If you are a fan of Spider-Man, or even better of one of the historical nemesis, Venom, then these nights you will certainly not be sleeping soundly. On the other hand, between the foreign criticism that defines the new Sony film as "the Fantastic Four of 2018" and the bad experiences had when Marvel does not put his hand to one of his characters, the conditions for failure are all there. Of course appearances can be deceiving - as always - and to best explain why, all in all, Venom isn't so bad, we have to start with three big nos.
It is not a cinecomic
Unfortunately, in our opinion, Venom does not fall within the genre of cinecomics: although it tells the story and origins of an (anti) hero, it does not follow the classic narrative strands of this genre, but rather forgets them totally in favor of a plot much more sci-fi and action. Eddie Brock (Tom Hardy) is a successful journalist, he has a gorgeous girlfriend named Annie (Michelle Williams), but a bad habit: she can't hide the truth. This is why when he learns of shady experiments in the New Life Foundation conducted by the founder Carlton Drake (Riz Ahmed) can't help but investigate. This will lead him to lose everything and fall into an infinite abyss. For a series of events, Eddie will come into contact with one of these symbionts discovered by the company, and from there the story will unfold in a crescendo of emotions. Unfortunately these emotions do not follow a constant trend, falling a few times due to badly managed scenes, including those of action. If Tom Hardy manages to capture the camera perfectly, his alter ego is clouded in the fast stages of the film, sometimes making the viewer a little confused.
It is not faithful to the original
As we have already said in some articles, this Venom takes a lot of inspiration from Lethal Protector by David Michelinie: unfortunately (or fortunately), these two works only share the city (San Francisco) and a few fixed points. For the rest, the story tells of a slightly different Eddie Brock, of a quite different Venom and generates a very different symbiotic mythology from the original (thanks to the absence of Spider-Man). It will be these differences that will benefit the film, showing dynamics rarely seen in comics, and which certainly make it much better on film. In the previous paragraph we said that Venom is not a cinecomic, yet the dosage of lines seems studied a bit like the movies The Marvel movies (or recent action movies like The Predator), pulling a smile on the mouth more than a few times.

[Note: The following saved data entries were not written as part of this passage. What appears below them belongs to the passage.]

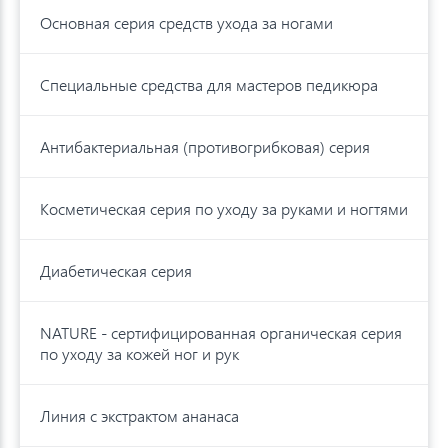
Основная серия средств ухода за ногами
Специальные средства для мастеров педикюра
Антибактериальная (противогрибковая) серия
Косметическая серия по уходу за руками и ногтями
Диабетическая серия
NATURE - cертифицированная органическая серия
по уходу за кожей ног и рук
Линия с экстрактом ананаса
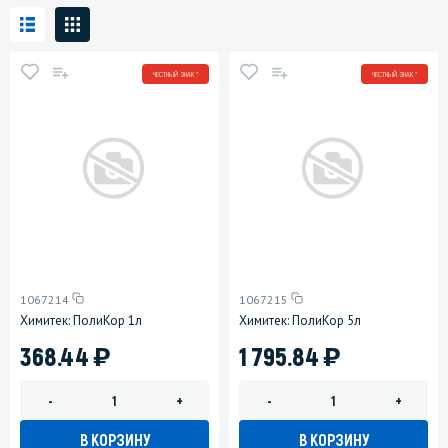
ЧЕСТНЫЙ ЗНАК *
ЧЕСТНЫЙ ЗНАК *
1067214
1067215
Химитек: ПолиКор 1л
Химитек: ПолиКор 5л
)
)
368.44
1 795.84
-
+
-
+
В КОРЗИНУ
В КОРЗИНУ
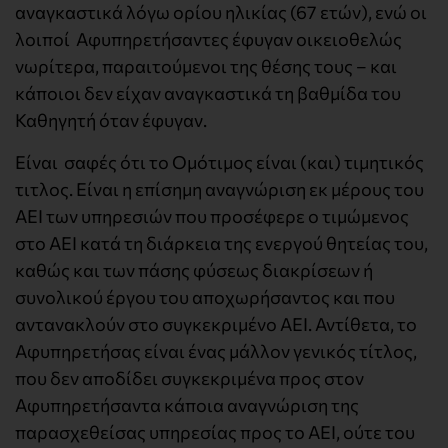
αναγκαστικά λόγω ορίου ηλικίας (67 ετών), ενώ οι
λοιποί Αφυπηρετήσαντες έφυγαν οικειοθελώς
νωρίτερα, παραιτούμενοι της θέσης τους – και
κάποιοι δεν είχαν αναγκαστικά τη βαθμίδα του
Καθηγητή όταν έφυγαν.
Είναι σαφές ότι το Ομότιμος είναι (και) τιμητικός
τιτλος. Είναι η επίσημη αναγνώριση εκ μέρους του
ΑΕΙ των υπηρεσιών που προσέφερε ο τιμώμενος
στο ΑΕΙ κατά τη διάρκεια της ενεργού θητείας του,
καθώς και των πάσης φύσεως διακρίσεων ή
συνολικού έργου του αποχωρήσαντος και που
αντανακλούν στο συγκεκριμένο ΑΕΙ. Αντίθετα, το
Αφυπηρετήσας είναι ένας μάλλον γενικός τίτλος,
που δεν αποδίδει συγκεκριμένα προς στον
Αφυπηρετήσαντα κάποια αναγνώριση της
παρασχεθείσας υπηρεσίας προς το ΑΕΙ, ούτε του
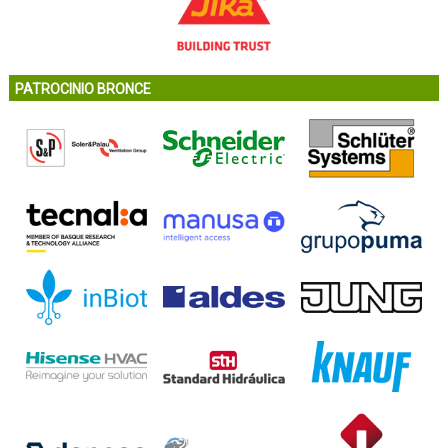
PATROCINIO BRONCE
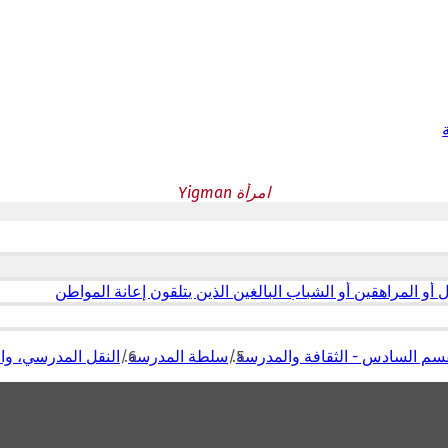
امرأة Yigman
 المراهقين أو الشباب البالغين الذين يتلقون إعانة المواطن
سم السادس - الثقافة والمدرسة
سلطة المدرسة
النقل المدرسي، وال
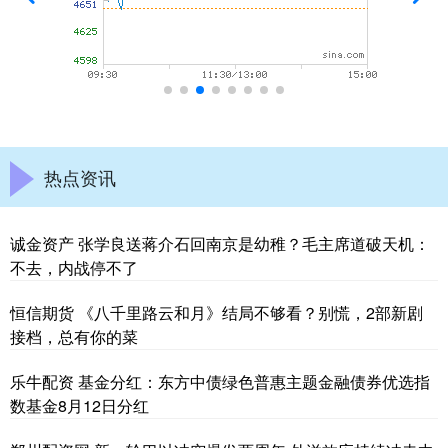
热点资讯
诚金资产 张学良送蒋介石回南京是幼稚？毛主席道破天机：
不去，内战停不了
恒信期货 《八千里路云和月》结局不够看？别慌，2部新剧
接档，总有你的菜
乐牛配资 基金分红：东方中债绿色普惠主题金融债券优选指
数基金8月12日分红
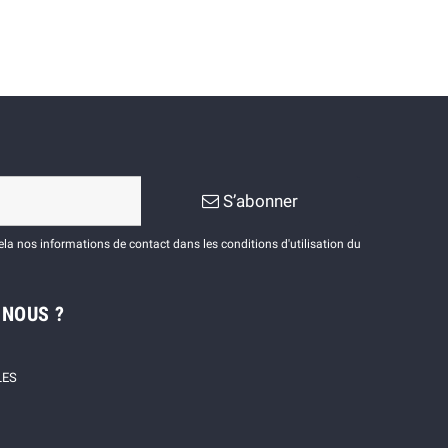
S’abonner
a nos informations de contact dans les conditions d'utilisation du
-NOUS ?
LES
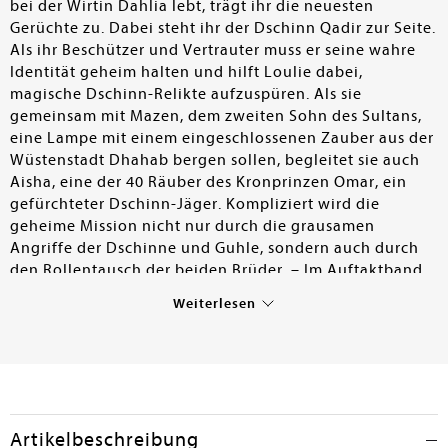
bei der Wirtin Dahlia lebt, trägt ihr die neuesten
Gerüchte zu. Dabei steht ihr der Dschinn Qadir zur Seite.
Als ihr Beschützer und Vertrauter muss er seine wahre
Identität geheim halten und hilft Loulie dabei,
magische Dschinn-Relikte aufzuspüren. Als sie
gemeinsam mit Mazen, dem zweiten Sohn des Sultans,
eine Lampe mit einem eingeschlossenen Zauber aus der
Wüstenstadt Dhahab bergen sollen, begleitet sie auch
Aisha, eine der 40 Räuber des Kronprinzen Omar, ein
gefürchteter Dschinn-Jäger. Kompliziert wird die
geheime Mission nicht nur durch die grausamen
Angriffe der Dschinne und Guhle, sondern auch durch
den Rollentausch der beiden Brüder. – Im Auftaktband
ihres Fantasyepos stellt Chelsea Abdullah eine Welt
Weiterlesen
voller Magie, Verrat und Gefahr im Stil von
Tausendundeiner Nacht dar, beschreibt die Schauplätze
detailliert und atmosphärisch und lässt die Figuren
lebendig wirken. Durch geschickten Perspektivwechsel
werden wechselnde Allianzen unter den Protagonisten
in die vielschichtige Erzählung mit ihren Intrigen und
Artikelbeschreibung
Machtkämpfen eingewoben. Ein optisches Highlight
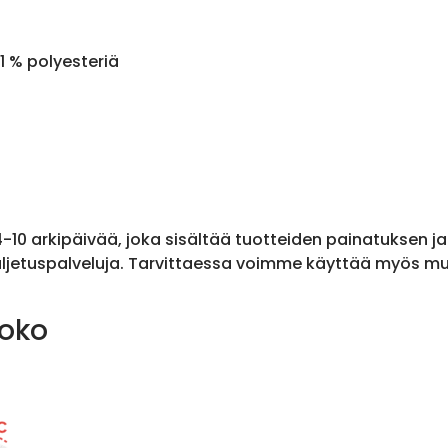
1 % polyesteriä
 4-10 arkipäivää, joka sisältää tuotteiden painatuksen j
ljetuspalveluja. Tarvittaessa voimme käyttää myös muit
koko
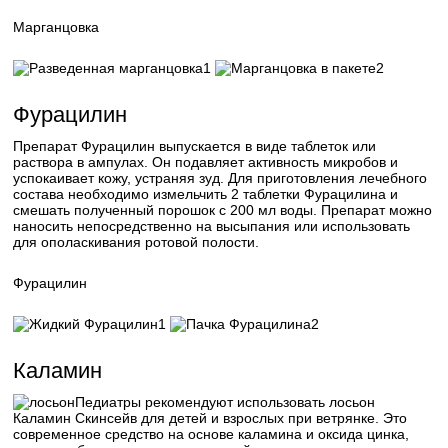
Марганцовка
1
2
Фурацилин
Препарат Фурацилин выпускается в виде таблеток или
раствора в ампулах. Он подавляет активность микробов и
успокаивает кожу, устраняя зуд. Для приготовления лечебного
состава необходимо измельчить 2 таблетки Фурацилина и
смешать полученный порошок с 200 мл воды. Препарат можно
наносить непосредственно на высыпания или использовать
для ополаскивания ротовой полости.
Фурацилин
1
2
Каламин
Педиатры рекомендуют использовать лосьон
Каламин Скинсейв для детей и взрослых при ветрянке. Это
современное средство на основе каламина и оксида цинка,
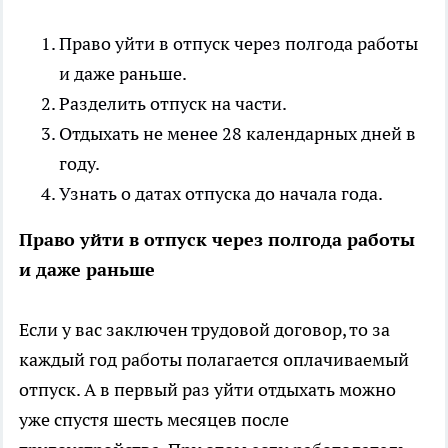
Право уйти в отпуск через полгода работы
и даже раньше.
Разделить отпуск на части.
Отдыхать не менее 28 календарных дней в
году.
Узнать о датах отпуска до начала года.
Право уйти в отпуск через полгода работы
и даже раньше
Если у вас заключен трудовой договор, то за
каждый год работы полагается оплачиваемый
отпуск. А в первый раз уйти отдыхать можно
уже спустя шесть месяцев после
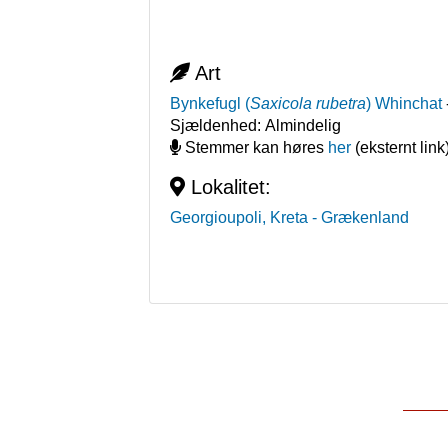
Art
Bynkefugl
(
Saxicola rubetra
)
Whinchat
Sjældenhed:
Almindelig
Stemmer kan høres
her
(eksternt link
Lokalitet:
Georgioupoli, Kreta
- Grækenland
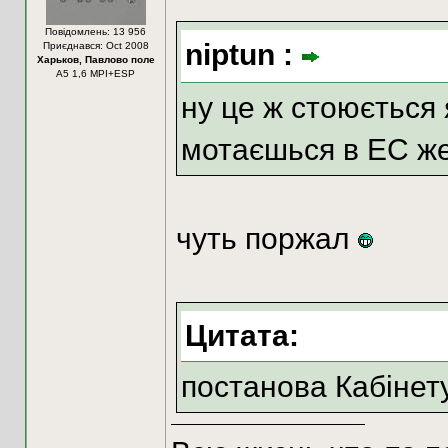
Повідомлень: 13 956
niptun :
Приєднався: Oct 2008
Харьков, Павлово поле
А5 1,6 MPI+ESP
ну це ж стоюється 
мотаєшься в ЕС же 
чуть поржал
Цитата:
постанова Кабінету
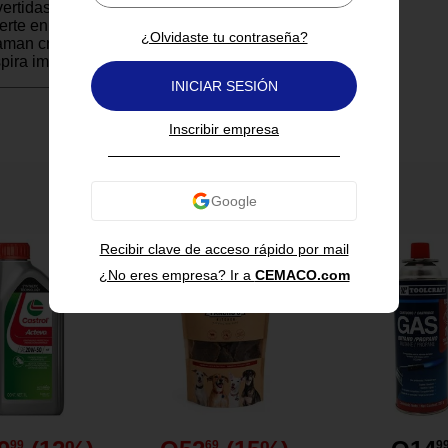
vertidas y educativas, esta
erte en el complemento ideal
¿Olvidaste tu contraseña?
man crear y personalizar. ¡Un
spira imaginación!
INICIAR SESIÓN
olorear y 5 marcadores de
Inscribir empresa
También te puede interesar
Recibir clave de acceso rápido por mail
¿No eres empresa? Ir a
CEMACO.com
cadores.
rsonalizar.
ente.
r.
nualidades.
cm
99
69
9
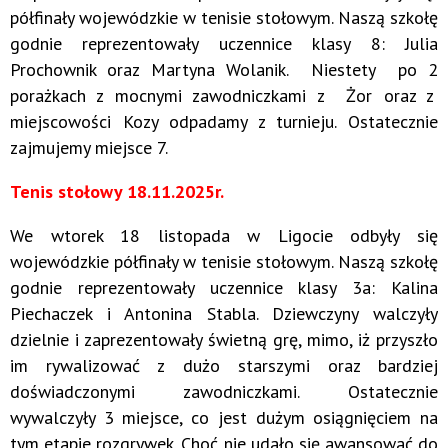
półfinały wojewódzkie w tenisie stołowym. Naszą szkołę
godnie reprezentowały uczennice klasy 8: Julia
Prochownik oraz Martyna Wolanik. Niestety po 2
porażkach z mocnymi zawodniczkami z Żor oraz z
miejscowości Kozy odpadamy z turnieju. Ostatecznie
zajmujemy miejsce 7.
T
enis stołowy 18.11.2025r.
We wtorek 18 listopada w Ligocie odbyły się
wojewódzkie półfinały w tenisie stołowym. Naszą szkołę
godnie reprezentowały uczennice klasy 3a: Kalina
Piechaczek i Antonina Stabla. Dziewczyny walczyły
dzielnie i zaprezentowały świetną grę, mimo, iż przyszło
im rywalizować z dużo starszymi oraz bardziej
doświadczonymi zawodniczkami. Ostatecznie
wywalczyły 3 miejsce, co jest dużym osiągnięciem na
tym etapie rozgrywek. Choć nie udało się awansować do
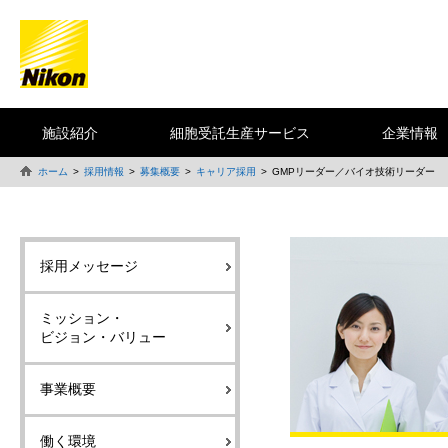
施設紹介
細胞受託生産サービス
企業情報
ホーム
採用情報
募集概要
キャリア採用
GMPリーダー／バイオ技術リーダー
採用メッセージ
ミッション・
ビジョン・バリュー
事業概要
働く環境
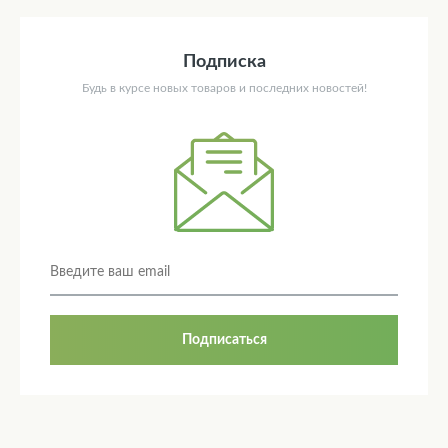
Подписка
Будь в курсе новых товаров и последних новостей!
Подписаться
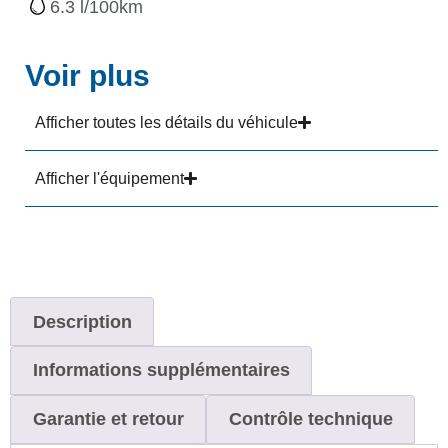
6.3
Voir plus
Afficher toutes les détails du véhicule
Afficher l'équipement
Description
Informations supplémentaires
Garantie et retour
Contrôle technique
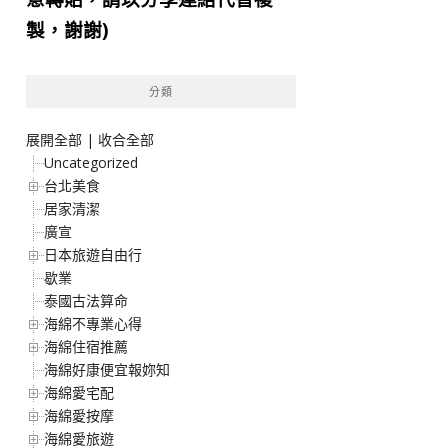
製，謝謝)
分類
展開全部
|
收合全部
Uncategorized
台北美食
居家清潔
廣宣
日本旅遊自由行
歇業
泰國古法算命
海綿不專業心得
海綿住宿推薦
海綿好康便宜報妳知
海綿愛宅配
海綿愛按摩
海綿愛旅遊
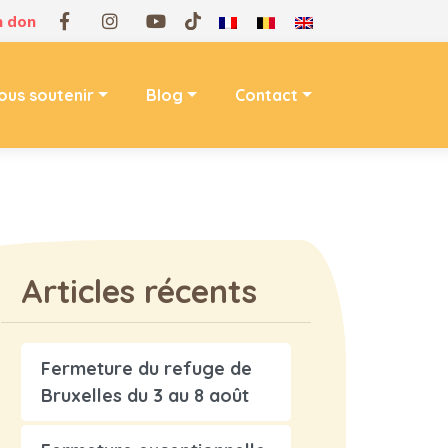
n don
ous soutenir
Blog
Contact
Articles récents
Fermeture du refuge de
Bruxelles du 3 au 8 août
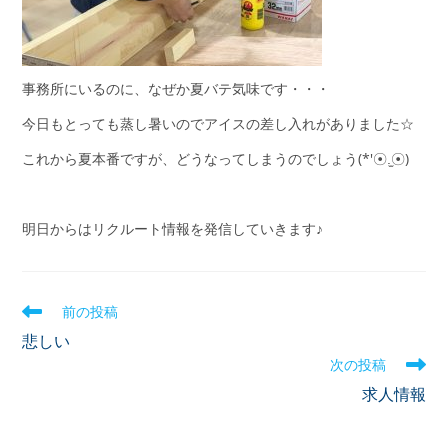
事務所にいるのに、なぜか夏バテ気味です・・・
今日もとっても蒸し暑いのでアイスの差し入れがありました☆
これから夏本番ですが、どうなってしまうのでしょう(*′☉.̫☉)
明日からはリクルート情報を発信していきます♪
前の投稿
悲しい
次の投稿
求人情報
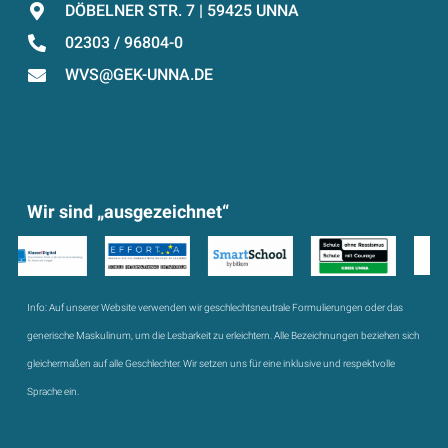
DÖBELNER STR. 7 | 59425 UNNA
02303 / 96804-0
WVS@GEK-UNNA.DE
Wir sind „ausgezeichnet“
Info:
Auf unserer Website verwenden wir geschlechtsneutrale Formulierungen oder das
generische Maskulinum, um die Lesbarkeit zu erleichtern. Alle Bezeichnungen beziehen sich
gleichermaßen auf alle Geschlechter. Wir setzen uns für eine inklusive und respektvolle
Sprache ein.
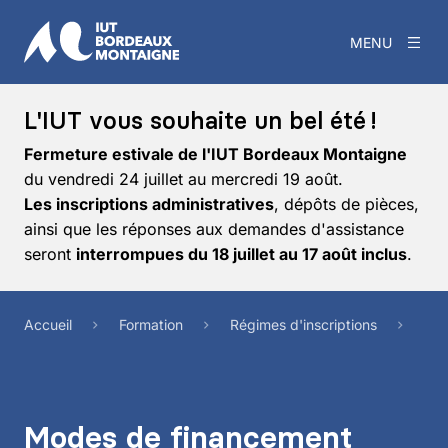
MENU
L'IUT vous souhaite un bel été !
Fermeture estivale de l'IUT Bordeaux Montaigne
du vendredi 24 juillet au mercredi 19 août.
Les inscriptions administratives
, dépôts de pièces,
ainsi que les réponses aux demandes d'assistance
seront
interrompues du 18 juillet au 17 août inclus
.
Accueil
Formation
Régimes d'inscriptions
Mod
Modes de financement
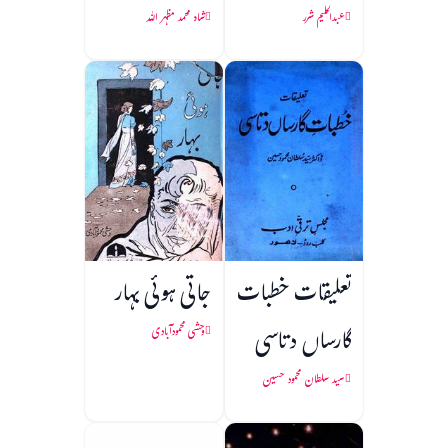
عبدالحلیم شرر
شاہ محمد مظہر اللہ
تعلیقات خطبات
جاتی ہوئی بہار
گارساں دتاسی
وحشی محمودآبادی
سید سلطان محمود حسین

It is not as violent as it seems
You might be a little sorry, but Venom it will not be as violent as it seems in the trailer: on the contrary, a fundamental part will be given by the psychology of the symbionts and their character. We have seen in the comics several times how Venom actually, being a sentient being, has its own intellect and therefore makes its own choices. This factor is faithfully reported in the film (but we will avoid telling you how). The violent scenes are present, but the cuts made make them harmless enough, making the film suitable for kids as well. And perhaps here lies the origin of the second serious problem that afflicts the film: coherence. Some scenes seem to have been cut with an ax, others start from unrealistic incipits (not in terms of physics, but rather in terms of cause-consequence of human relationships), and if we add this to the battles and chases, done in such a way as not to stop too much on the various protagonists (probably to hide imperfections), it comes by itself to understand how to see Venom you will have to go there with a light heart, without pretending a galactic plot and above all sketching if any scene will make you turn up your nose. Like the symbiotes in this film, you will have to choose whether to accept these premises and enjoy the film, or reject them and leave the room with a grimace.
The whole works, but ...
The real strength of Venom it is the match Eddie e symbiont: their dialogues, the way they interact with each other, the character of Eddie that collides with that of the alien, the choices they will make are realistically well made and never predictable. In short, to make an omelette you have to break some eggs, or rather, eat some heads. In a predictable whirlwind of emotions that lead the plot to end in a fairly obvious ending, Venom is proof of Sony in showing that you don't need an expanded universe to make a film fun and exciting: you need to structure plot and dynamics well, and although Sony has not yet come to perfect everything, Venom it is a big step forward from things we had already seen long ago and which unfortunately remain indelible in the mind (Spider-Man 3).